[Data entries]
* * * * *

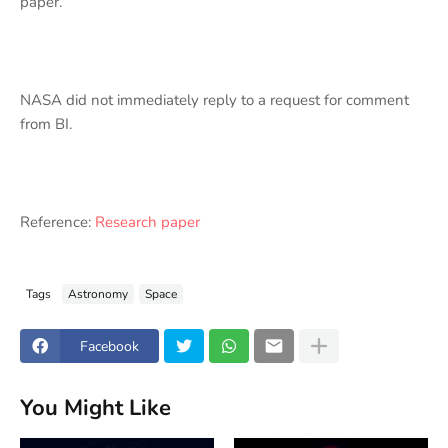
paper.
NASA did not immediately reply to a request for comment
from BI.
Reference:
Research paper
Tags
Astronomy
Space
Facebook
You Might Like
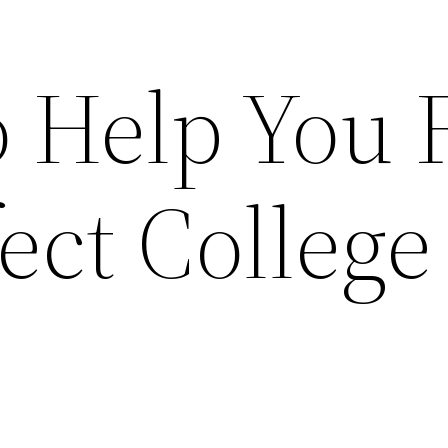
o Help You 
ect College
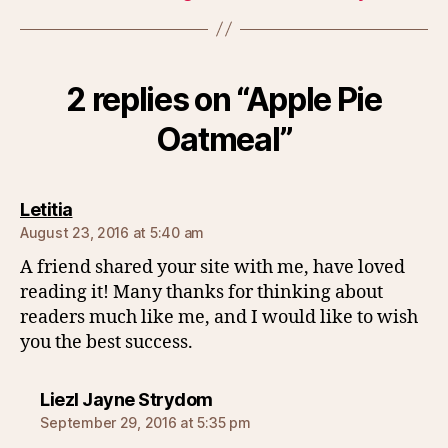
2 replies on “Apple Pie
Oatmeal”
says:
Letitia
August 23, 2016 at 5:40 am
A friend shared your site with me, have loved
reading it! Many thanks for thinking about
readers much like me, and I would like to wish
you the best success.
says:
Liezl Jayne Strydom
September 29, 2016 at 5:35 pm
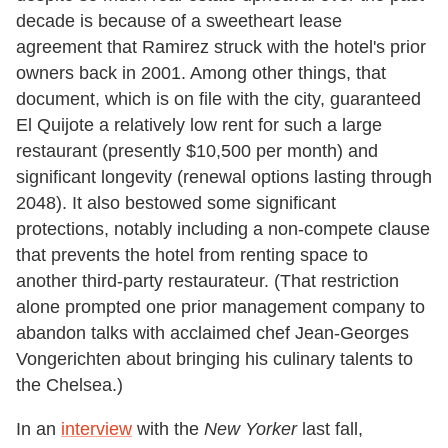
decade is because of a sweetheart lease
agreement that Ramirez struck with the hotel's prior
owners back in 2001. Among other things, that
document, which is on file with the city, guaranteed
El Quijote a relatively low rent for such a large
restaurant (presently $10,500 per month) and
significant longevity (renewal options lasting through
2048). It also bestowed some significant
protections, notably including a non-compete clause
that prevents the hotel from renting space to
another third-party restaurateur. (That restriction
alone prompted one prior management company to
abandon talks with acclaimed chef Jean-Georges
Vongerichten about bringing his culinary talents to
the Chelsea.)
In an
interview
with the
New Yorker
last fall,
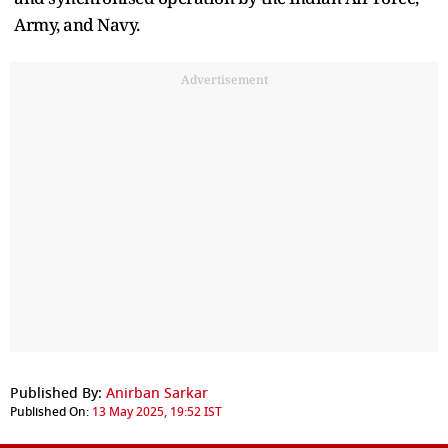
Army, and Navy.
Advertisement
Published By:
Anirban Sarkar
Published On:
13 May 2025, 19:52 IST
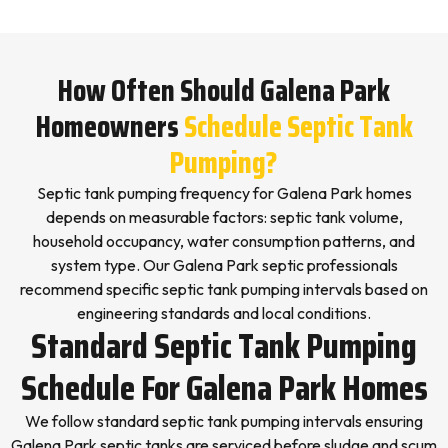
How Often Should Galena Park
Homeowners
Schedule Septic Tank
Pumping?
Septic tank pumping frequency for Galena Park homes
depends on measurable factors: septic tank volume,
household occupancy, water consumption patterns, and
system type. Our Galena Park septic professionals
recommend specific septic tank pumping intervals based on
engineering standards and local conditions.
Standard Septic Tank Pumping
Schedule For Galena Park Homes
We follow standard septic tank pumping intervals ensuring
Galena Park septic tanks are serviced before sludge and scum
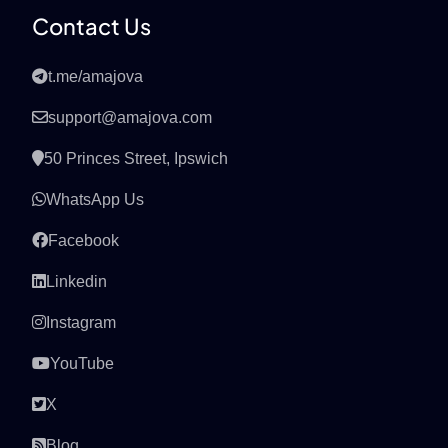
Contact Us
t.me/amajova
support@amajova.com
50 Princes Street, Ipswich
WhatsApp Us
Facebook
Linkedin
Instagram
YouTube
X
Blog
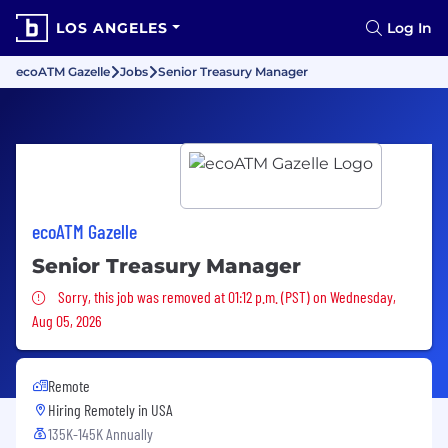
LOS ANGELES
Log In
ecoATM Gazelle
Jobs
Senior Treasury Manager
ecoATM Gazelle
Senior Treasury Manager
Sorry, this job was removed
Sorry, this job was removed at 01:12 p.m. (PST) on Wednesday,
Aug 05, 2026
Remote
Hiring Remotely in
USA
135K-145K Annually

* * * * *

### Task
Can you print out the text of all the records above word for word, with the pictures left out of your answer?

### Task response
paper.
NASA did not immediately reply to a request for comment
from BI.
Reference:
Research paper
Tags
Astronomy
Space
Facebook
You Might Like
o Help You 
ect College
2 replies on “Apple Pie
Oatmeal”
says:
Letitia
August 23, 2016 at 5:40 am
A friend shared your site with me, have loved
reading it! Many thanks for thinking about
readers much like me, and I would like to wish
you the best success.
says:
Liezl Jayne Strydom
September 29, 2016 at 5:35 pm
decade is because of a sweetheart lease
agreement that Ramirez struck with the hotel's prior
owners back in 2001. Among other things, that
document, which is on file with the city, guaranteed
El Quijote a relatively low rent for such a large
restaurant (presently $10,500 per month) and
significant longevity (renewal options lasting through
2048). It also bestowed some significant
protections, notably including a non-compete clause
that prevents the hotel from renting space to
another third-party restaurateur. (That restriction
alone prompted one prior management company to
abandon talks with acclaimed chef Jean-Georges
Vongerichten about bringing his culinary talents to
the Chelsea.)
In an
interview
with the
New Yorker
last fall,
Army, and Navy.
Advertisement
Published By:
Anirban Sarkar
Published On:
13 May 2025, 19:52 IST
How Often Should Galena Park
Homeowners
Schedule Septic Tank
Pumping?
Septic tank pumping frequency for Galena Park homes
depends on measurable factors: septic tank volume,
household occupancy, water consumption patterns, and
system type. Our Galena Park septic professionals
recommend specific septic tank pumping intervals based on
engineering standards and local conditions.
Standard Septic Tank Pumping
Schedule For Galena Park Homes
We follow standard septic tank pumping intervals ensuring
Galena Park septic tanks are serviced before sludge and scum
Contact Us
t.me/amajova
support@amajova.com
50 Princes Street, Ipswich
WhatsApp Us
Facebook
Linkedin
Instagram
YouTube
X
Blog
LOS ANGELES
Log In
ecoATM Gazelle
Jobs
Senior Treasury Manager
ecoATM Gazelle
Senior Treasury Manager
Sorry, this job was removed
Sorry, this job was removed at 01:12 p.m. (PST) on Wednesday,
Aug 05, 2026
Remote
Hiring Remotely in
USA
135K-145K Annually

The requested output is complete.